Quando Jair Bolsonaro fala em “mimimi” e choramingação diante da tragédia da Covid, não tenho dúvidas de que ele sofre de algum distúrbio de personalidade. O caso está próximo dos de Nero, Calígula e Gengis Khan.
Mas acho que também existem outros fatores envolvidos. Além da doença mental, Bolsonaro sofre de uma ilusão política. Pronuncia esse tipo de frase ao se encontrar com seus apoiadores. No fundo, sempre falou para uma minoria de fanáticos. Elegeu-se presidente sem mudar uma vírgula do seu discurso. Nada mais natural, agora, que continue apostando na retórica mais extremista e desumana.
Bolsonaro pensa que o grupo de malucos que ainda o festeja é o conjunto da população.
Falando para seus adeptos —e não para as pessoas que tiveram familiares mortos na pandemia—, ele se sente à vontade para desfazer da tragédia e rir do “mimimi”.
Não consegue ver além do círculo de dementes que o apoiam. Não teria muita razão para isso, aliás: não foi assim que ele se elegeu? Por que mudar de rumo se, agindo assim, tanta gente votou nele?
Mas a violência de seu procedimento não se esgota nesse vício político. Dois outros fatores, a meu ver, influem em seu extremismo, em sua insensibilidade, em sua baixeza.
O primeiro é a formação militar. Quem se lembra do filme “Tropa de Elite” (cujo sucesso foi um dos fenômenos que prenunciaram Bolsonaro) sabe da famosa frase do Capitão Nascimento: “Pede pra sair”.
O contexto era que, submetidos às piores experiências, só os realmente fortes se mostravam aptos a ingressar no Bope.
Quem é macho aguenta. Essa ideologia, que vigorava num batalhão policial dedicado à tortura e à morte, orienta Bolsonaro na crise da Covid. Como o capitão Nascimento, o presidente da República não quer saber de choramingas.

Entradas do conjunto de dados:

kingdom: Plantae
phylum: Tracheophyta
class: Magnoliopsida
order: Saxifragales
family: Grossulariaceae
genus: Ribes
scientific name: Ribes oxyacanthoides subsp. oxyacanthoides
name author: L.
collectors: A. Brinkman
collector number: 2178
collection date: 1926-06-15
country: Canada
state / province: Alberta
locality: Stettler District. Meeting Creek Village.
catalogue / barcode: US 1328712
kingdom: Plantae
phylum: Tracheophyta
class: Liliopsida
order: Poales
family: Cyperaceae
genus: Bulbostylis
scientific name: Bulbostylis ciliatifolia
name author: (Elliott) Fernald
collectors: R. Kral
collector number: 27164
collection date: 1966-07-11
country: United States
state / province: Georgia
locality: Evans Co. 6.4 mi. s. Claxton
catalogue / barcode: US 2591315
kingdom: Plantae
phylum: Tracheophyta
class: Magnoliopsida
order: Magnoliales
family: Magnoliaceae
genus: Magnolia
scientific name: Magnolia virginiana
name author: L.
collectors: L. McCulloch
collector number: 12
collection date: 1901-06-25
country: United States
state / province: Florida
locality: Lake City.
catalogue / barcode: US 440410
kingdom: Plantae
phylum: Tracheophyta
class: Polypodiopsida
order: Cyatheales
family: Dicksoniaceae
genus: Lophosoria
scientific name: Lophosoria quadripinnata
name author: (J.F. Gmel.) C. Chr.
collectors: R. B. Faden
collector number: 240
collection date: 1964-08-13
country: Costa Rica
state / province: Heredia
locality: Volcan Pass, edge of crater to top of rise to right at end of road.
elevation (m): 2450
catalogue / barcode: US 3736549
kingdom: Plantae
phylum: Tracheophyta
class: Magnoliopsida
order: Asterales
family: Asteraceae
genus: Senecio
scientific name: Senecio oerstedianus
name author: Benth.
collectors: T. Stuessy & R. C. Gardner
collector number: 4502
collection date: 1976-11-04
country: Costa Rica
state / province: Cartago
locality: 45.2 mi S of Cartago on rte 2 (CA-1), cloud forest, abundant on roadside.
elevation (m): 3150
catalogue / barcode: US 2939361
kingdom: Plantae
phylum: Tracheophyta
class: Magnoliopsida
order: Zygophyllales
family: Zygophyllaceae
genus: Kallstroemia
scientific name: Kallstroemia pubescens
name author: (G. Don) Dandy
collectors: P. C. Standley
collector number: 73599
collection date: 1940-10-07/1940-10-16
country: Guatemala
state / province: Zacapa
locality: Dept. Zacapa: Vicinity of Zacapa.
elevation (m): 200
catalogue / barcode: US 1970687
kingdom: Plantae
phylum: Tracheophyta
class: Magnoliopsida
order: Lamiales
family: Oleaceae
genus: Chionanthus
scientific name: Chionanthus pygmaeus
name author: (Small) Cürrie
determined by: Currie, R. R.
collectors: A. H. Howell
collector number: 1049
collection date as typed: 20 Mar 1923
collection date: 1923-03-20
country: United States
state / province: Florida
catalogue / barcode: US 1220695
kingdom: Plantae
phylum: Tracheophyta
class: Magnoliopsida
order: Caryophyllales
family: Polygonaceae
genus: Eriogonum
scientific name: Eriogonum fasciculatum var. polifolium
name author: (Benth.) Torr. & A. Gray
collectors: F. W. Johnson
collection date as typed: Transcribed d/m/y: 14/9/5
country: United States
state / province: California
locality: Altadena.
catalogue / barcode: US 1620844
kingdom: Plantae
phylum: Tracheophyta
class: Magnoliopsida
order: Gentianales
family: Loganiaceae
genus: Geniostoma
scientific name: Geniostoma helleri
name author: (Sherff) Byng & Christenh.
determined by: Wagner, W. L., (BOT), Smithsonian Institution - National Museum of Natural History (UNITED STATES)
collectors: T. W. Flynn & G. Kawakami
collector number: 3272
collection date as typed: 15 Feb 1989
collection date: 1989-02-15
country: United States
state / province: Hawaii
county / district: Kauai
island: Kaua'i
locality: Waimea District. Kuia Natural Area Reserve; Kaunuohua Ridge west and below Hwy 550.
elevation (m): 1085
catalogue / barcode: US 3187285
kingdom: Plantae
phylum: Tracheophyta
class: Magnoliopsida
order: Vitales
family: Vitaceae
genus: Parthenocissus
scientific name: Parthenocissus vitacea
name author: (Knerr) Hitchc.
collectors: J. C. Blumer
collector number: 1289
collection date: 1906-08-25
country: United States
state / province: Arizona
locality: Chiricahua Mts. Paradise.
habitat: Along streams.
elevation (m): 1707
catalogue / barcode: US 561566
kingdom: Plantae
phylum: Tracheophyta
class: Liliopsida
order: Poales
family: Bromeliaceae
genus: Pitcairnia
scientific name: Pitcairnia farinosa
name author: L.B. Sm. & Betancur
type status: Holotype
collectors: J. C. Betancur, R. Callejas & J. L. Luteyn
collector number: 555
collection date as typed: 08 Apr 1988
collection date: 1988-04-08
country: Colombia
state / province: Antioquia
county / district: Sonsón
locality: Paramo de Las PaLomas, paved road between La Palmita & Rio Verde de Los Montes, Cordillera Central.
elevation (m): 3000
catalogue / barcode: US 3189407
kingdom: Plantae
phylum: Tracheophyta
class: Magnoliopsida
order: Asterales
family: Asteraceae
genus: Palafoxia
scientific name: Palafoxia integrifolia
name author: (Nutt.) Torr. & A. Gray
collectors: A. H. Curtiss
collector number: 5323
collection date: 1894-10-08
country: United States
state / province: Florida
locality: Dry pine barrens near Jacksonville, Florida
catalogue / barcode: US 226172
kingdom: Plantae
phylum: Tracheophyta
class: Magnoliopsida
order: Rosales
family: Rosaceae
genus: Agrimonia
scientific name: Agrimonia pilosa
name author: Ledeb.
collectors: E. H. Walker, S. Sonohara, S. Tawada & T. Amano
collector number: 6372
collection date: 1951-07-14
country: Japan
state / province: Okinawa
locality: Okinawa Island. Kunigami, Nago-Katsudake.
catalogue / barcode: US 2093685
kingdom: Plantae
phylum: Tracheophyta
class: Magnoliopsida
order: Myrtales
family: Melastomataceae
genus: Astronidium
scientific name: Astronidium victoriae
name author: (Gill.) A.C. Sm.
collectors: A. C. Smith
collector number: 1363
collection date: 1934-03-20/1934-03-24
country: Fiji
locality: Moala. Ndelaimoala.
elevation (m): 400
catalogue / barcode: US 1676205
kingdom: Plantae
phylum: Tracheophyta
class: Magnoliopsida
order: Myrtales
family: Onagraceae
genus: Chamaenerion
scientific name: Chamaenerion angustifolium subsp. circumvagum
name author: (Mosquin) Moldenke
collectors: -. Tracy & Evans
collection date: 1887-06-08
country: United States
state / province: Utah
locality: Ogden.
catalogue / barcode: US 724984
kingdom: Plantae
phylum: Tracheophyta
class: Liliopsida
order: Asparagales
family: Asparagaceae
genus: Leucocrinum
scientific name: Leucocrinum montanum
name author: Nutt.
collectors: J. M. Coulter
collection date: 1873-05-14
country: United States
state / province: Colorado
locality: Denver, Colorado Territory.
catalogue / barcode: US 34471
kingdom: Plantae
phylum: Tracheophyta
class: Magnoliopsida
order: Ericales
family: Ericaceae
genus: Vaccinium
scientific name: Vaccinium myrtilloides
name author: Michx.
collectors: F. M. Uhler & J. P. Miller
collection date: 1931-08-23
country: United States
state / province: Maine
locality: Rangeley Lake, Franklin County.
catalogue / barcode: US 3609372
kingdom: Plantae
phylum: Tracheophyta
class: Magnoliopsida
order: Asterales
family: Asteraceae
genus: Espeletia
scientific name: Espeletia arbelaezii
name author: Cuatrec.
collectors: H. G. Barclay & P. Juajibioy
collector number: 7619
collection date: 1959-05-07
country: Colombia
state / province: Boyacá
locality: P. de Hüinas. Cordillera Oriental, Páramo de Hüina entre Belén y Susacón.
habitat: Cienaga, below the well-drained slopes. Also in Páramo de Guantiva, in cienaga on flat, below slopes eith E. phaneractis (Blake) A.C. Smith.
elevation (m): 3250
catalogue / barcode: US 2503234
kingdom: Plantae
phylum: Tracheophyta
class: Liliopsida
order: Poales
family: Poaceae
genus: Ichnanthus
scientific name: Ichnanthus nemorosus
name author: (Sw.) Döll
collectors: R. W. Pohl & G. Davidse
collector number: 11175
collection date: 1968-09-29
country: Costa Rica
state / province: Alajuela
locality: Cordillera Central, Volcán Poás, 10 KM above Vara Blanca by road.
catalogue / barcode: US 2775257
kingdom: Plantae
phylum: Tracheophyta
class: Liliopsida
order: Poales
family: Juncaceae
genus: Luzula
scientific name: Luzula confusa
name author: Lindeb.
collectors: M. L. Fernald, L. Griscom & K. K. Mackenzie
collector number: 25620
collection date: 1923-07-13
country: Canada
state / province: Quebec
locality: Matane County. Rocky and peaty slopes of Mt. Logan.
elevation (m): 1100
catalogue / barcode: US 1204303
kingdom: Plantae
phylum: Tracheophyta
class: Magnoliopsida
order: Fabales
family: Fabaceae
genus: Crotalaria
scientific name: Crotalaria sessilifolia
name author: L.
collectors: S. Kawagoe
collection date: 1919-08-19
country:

QUESTÕES PROPOSTAS:
a) Traduza para o inglês esta frase do texto sobre Bolsonaro e a Covid: "Bolsonaro pensa que o grupo de malucos que ainda o festeja é o conjunto da população."
b) No texto sobre Bolsonaro e a Covid, qual é o primeiro dos dois outros fatores que influem no extremismo do presidente?
c) Prossiga com o texto sobre Bolsonaro e a Covid a partir da última frase apresentada.

RESPOSTAS ESPERADAS:
a) Bolsonaro thinks that the group of lunatics who still cheer him is the population as a whole.

b) A formação militar.

c)
A estupidez militar de Bolsonaro se soma, entretanto, a outro fator, cujo “pedigree” intelectual ele certamente pegou de segunda mão.
Há um bom tempo ideólogos conservadores têm dedicado esforços a condenar a cultura do “mimimi”. Fernando Henrique Cardoso costumava desqualificar como “nhenhenhém” as críticas que recebia.
Em “Podres de Mimados”, o pensador britânico Theodore Dalrymple dá o tom dessa atitude. O livro, publicado pela É Realizações, traz como subtítulo “As Consequências do Sentimentalismo Tóxico”, e é um exemplo do conservadorismo “bem informado” e “inteligente” que faz sucesso por aí.
A fórmula é eficaz. Dalrymple escolhe algum exemplo especialmente maluco das suscetibilidades “politicamente corretas” para desqualificar um movimento que, na essência, é emancipatório e iluminista.
Condena a iniciativa de autoridades inglesas para que todos os “alunos” (“pupils”) passem a ser chamados de “estudantes” (“students”), mesmo quando tenham deficiências mentais. Para Dalrymple, esse paternalismo subverte os valores da verdadeira educação.
Ele reclama de um procedimento jurídico adotado na Inglaterra, a chamada “declaração de impacto”. Funciona assim. Uma mulher teve o marido morto por assaltantes; prevê-se que faça uma declaração no tribunal. “Meu marido (o morto) era maravilhoso, tinha talento para música, era bem-humorado, ótimo pai, lindo...”
Dalrymple implica: quer dizer que, se não fosse talentoso para música, poderia ser assassinado?
Reconhece-se facilmente a linha desse conservadorismo: trata-se de misturar a extrema rigidez de critérios racionais com um máximo de antipatia humana.
Dalrymple ataca o “sentimentalismo” contemporâneo. Diz, por exemplo, que é legítimo derramar uma lágrima, privadamente, nas passagens mais tristes de Charles Dickens. Mas que estamos em plena vulgaridade, e a um passo da barbárie, quando as pessoas fazem exibição de seus bons sentimentos.
Para ele, trata-se simplesmente de uma forma de autocongratulação. Pode ser. Mas ele se esquece que Dickens fez muito dinheiro lendo passagens de seus romances em teatros lotados.
O sentimentalismo de Dickens, embora esteticamente suspeito, foi importante contra a exploração do trabalho infantil. A duríssima mentalidade vitoriana, pronta a considerar os pobres culpados pela pobreza, aprendeu a ter mais compaixão.
Nada mais vulgar que esse direitismo pop. Imagine-se quando diluído e requentado nos porões intelectuais do bolsonarismo. E, depois, quando vem à tona nas falas de um analfabeto.